After a couple of years of refurbishing others’ a capellas, Crampton realized people were suddenly paying attention. “A few years go by and suddenly you become aware that [this music] has a life of its own,” she explains. “That it has been affecting and having relationships with other people despite me not wanting it to be anything more.”
Then, there was an awakening, a moment of rapid personal growth that she describes in near-sacred terms. “In 2011, I had this religious, like, born-again experience, so writing became this way of… communicating with God,” she says, struggling to translate what her music has taught her about herself, especially as she’s grappled with her gender identity and her place in an American society that’s still unwelcoming at best, and violent at worst, for trans women. “It’s not like praying,” she tries. “It’s felt less one-sided than that. It’s informed me so much about my life, especially with transitioning and the spiritual side of transitioning and myself. [Music’s] always revealing and it’s an ongoing thing.”
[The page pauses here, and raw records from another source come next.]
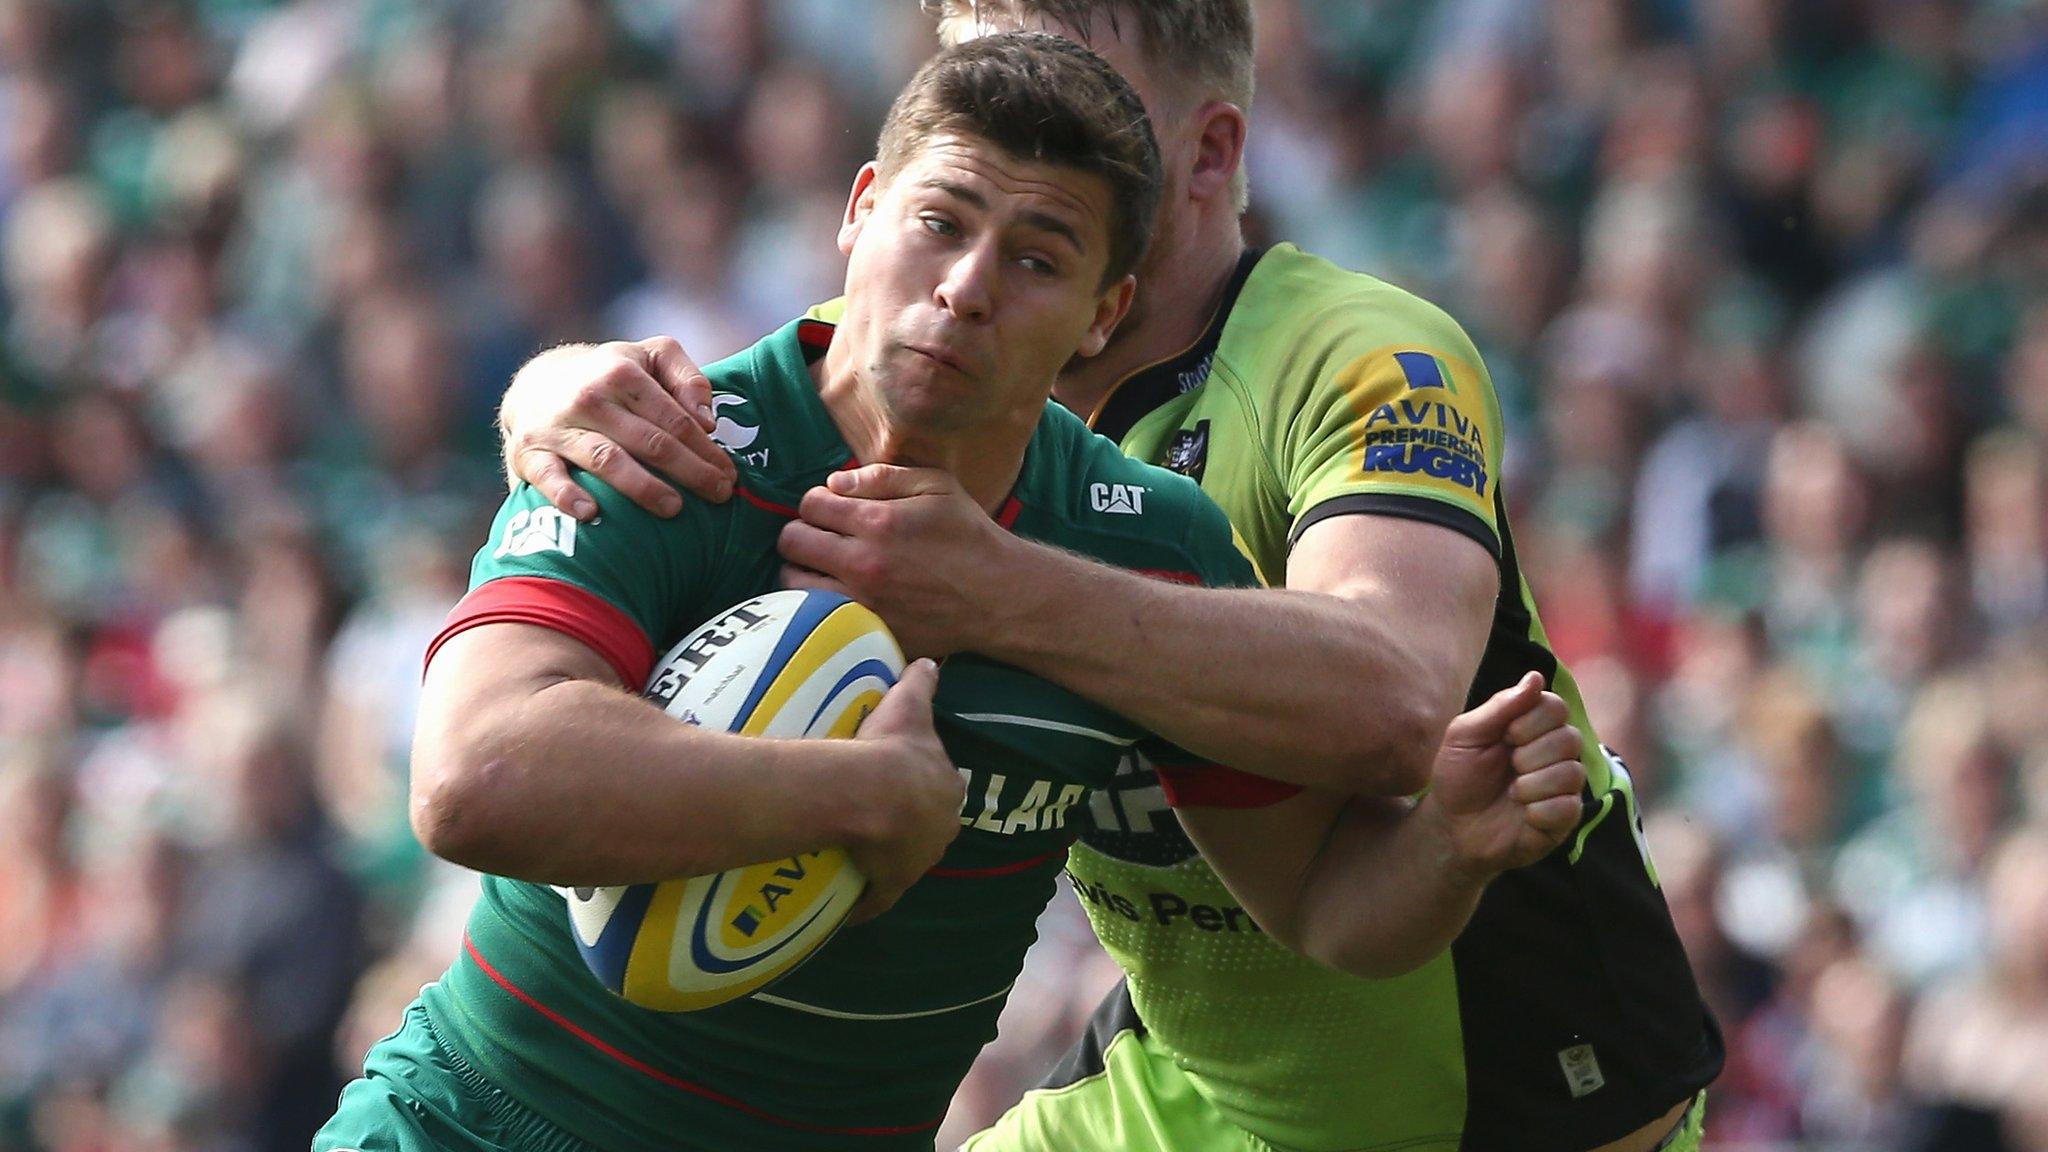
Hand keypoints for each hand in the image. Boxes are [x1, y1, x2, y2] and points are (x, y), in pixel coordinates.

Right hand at [499, 336, 737, 519]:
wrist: (536, 384)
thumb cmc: (611, 375)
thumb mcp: (650, 357)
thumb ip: (687, 378)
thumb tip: (708, 421)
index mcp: (622, 372)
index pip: (675, 419)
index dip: (707, 450)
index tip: (730, 475)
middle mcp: (589, 398)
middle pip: (650, 441)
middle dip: (690, 472)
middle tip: (719, 496)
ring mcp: (557, 427)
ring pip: (607, 459)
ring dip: (642, 487)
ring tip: (674, 509)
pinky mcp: (529, 453)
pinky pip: (548, 477)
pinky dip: (566, 495)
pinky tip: (591, 514)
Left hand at [779, 465, 1018, 658]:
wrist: (998, 597)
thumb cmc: (969, 537)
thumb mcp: (936, 487)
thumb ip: (882, 477)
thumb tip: (834, 482)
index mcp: (876, 523)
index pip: (810, 504)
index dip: (817, 502)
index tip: (833, 509)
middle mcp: (861, 564)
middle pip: (791, 541)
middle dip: (803, 532)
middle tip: (823, 537)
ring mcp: (861, 604)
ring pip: (793, 583)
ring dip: (804, 570)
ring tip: (825, 568)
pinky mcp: (865, 633)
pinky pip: (816, 617)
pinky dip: (818, 604)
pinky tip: (837, 596)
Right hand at [842, 658, 963, 922]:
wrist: (872, 793)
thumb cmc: (893, 747)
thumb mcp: (910, 704)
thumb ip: (923, 681)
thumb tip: (931, 661)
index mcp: (947, 790)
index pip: (942, 788)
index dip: (925, 785)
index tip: (904, 782)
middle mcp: (940, 830)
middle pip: (928, 827)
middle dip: (912, 824)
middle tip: (879, 815)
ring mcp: (917, 862)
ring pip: (905, 861)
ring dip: (890, 858)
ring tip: (862, 849)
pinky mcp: (891, 886)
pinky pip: (877, 898)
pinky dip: (867, 902)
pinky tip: (851, 904)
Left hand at [1423, 672, 1587, 881]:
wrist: (1451, 826)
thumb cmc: (1458, 776)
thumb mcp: (1465, 735)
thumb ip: (1500, 706)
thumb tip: (1536, 676)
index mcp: (1534, 726)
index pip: (1556, 707)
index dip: (1530, 721)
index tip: (1505, 735)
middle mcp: (1556, 753)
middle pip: (1569, 738)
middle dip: (1528, 754)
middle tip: (1508, 766)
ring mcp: (1564, 786)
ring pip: (1571, 773)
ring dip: (1531, 784)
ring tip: (1511, 793)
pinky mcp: (1565, 818)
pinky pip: (1569, 807)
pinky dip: (1538, 811)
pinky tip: (1523, 814)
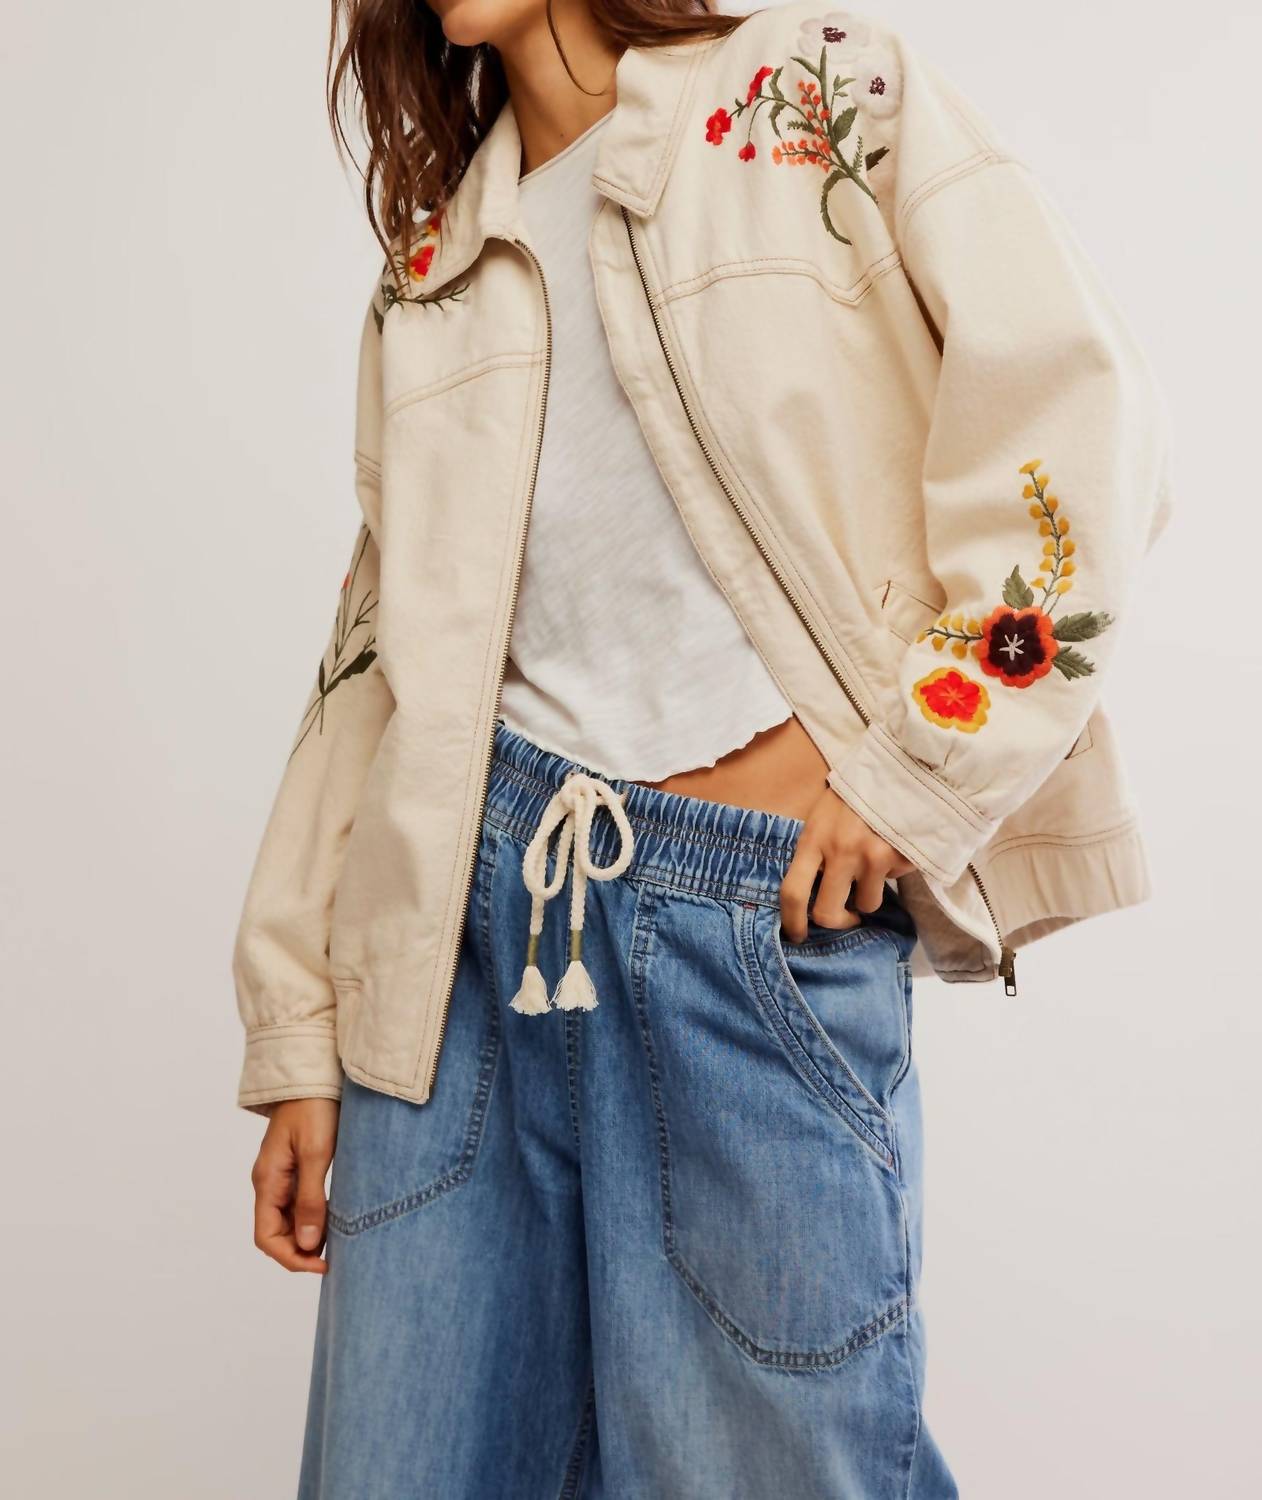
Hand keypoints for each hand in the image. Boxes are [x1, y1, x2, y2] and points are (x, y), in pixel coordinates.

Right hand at [251, 1098, 339, 1273]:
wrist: (313, 1075)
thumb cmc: (314, 1109)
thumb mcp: (315, 1155)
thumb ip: (310, 1200)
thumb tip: (308, 1245)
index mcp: (267, 1181)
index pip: (266, 1237)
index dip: (290, 1258)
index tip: (320, 1265)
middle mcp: (269, 1182)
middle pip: (275, 1232)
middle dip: (300, 1251)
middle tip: (333, 1257)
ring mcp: (280, 1175)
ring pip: (288, 1220)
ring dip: (307, 1236)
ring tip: (337, 1240)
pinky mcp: (295, 1167)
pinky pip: (297, 1203)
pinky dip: (312, 1217)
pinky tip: (334, 1217)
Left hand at [780, 785, 916, 942]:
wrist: (899, 768)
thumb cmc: (854, 793)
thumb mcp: (822, 814)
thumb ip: (815, 849)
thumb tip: (811, 890)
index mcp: (813, 839)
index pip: (793, 892)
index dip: (792, 921)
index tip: (798, 934)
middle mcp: (840, 852)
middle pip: (828, 913)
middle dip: (838, 920)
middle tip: (846, 914)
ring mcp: (872, 857)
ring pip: (867, 905)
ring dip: (869, 895)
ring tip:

So she wrote, communed with God and with Virginia, and after a series of lower-stakes releases she returns with American Drift, which is out August 7. It’s a philosophically dense scrap sculpture pulling influence, according to Crampton, from critically ignored sources as disparate as crunk artists, local geographical features, Bolivian metal, and queer theory. “I try to pull from these shadowy places, from these shadowy legacies that have made me,” she says. “[I’m] pointing back to these names, to these people of influence, to bring them to light and to recalibrate them with myself into a history that kind of shatters right out of this history that we’re in, that kind of ignores those bodies, rejects those stories.”
It’s this sort of politically engaged, personally rooted art that’s left Crampton at the borders of a number of scenes. She’s not quite a dance producer — the message is too important to be relegated to the club or workout playlists — and her work’s just a hair too intentionally abstract to make her a full-on academic, even though she was recently invited to perform and speak at Yale. “I love performing live,” she says, “but right now the music I make and just the way I do it, it was never working.” Part of that disconnect comes from an aesthetic that’s diametrically opposed to club music’s rules (“It has to have a clean BPM and the drums have to be machismo-engineer-nerd perfect”) and part is a conscious rejection of the space as it exists today, where she says she can feel “isolated.”
“Clubs [are] not enough,” she explains. “I want the club to evolve, especially in America too. The space can actually facilitate more — where it’s kind of scholastic and people can talk big and think big, but it’s not sponsored by a museum. I would hope to see that evolve so that people who don’t fit into that paradigm can really uncover their voices.” She repeats this sort of aspirational talk throughout the rest of our conversation, envisioning utopia, hanging onto hope despite claiming to be a “very pessimistic person.” It’s possible to imagine a better world, even if she’s not exactly sure where she’s going to be living in it.
Listen to American Drift up above in advance of its August 7 release on Blueberry Records.
Correction: An earlier version of this article incorrectly implied that Montemorelos is in New Mexico. It is in Nuevo León, Mexico.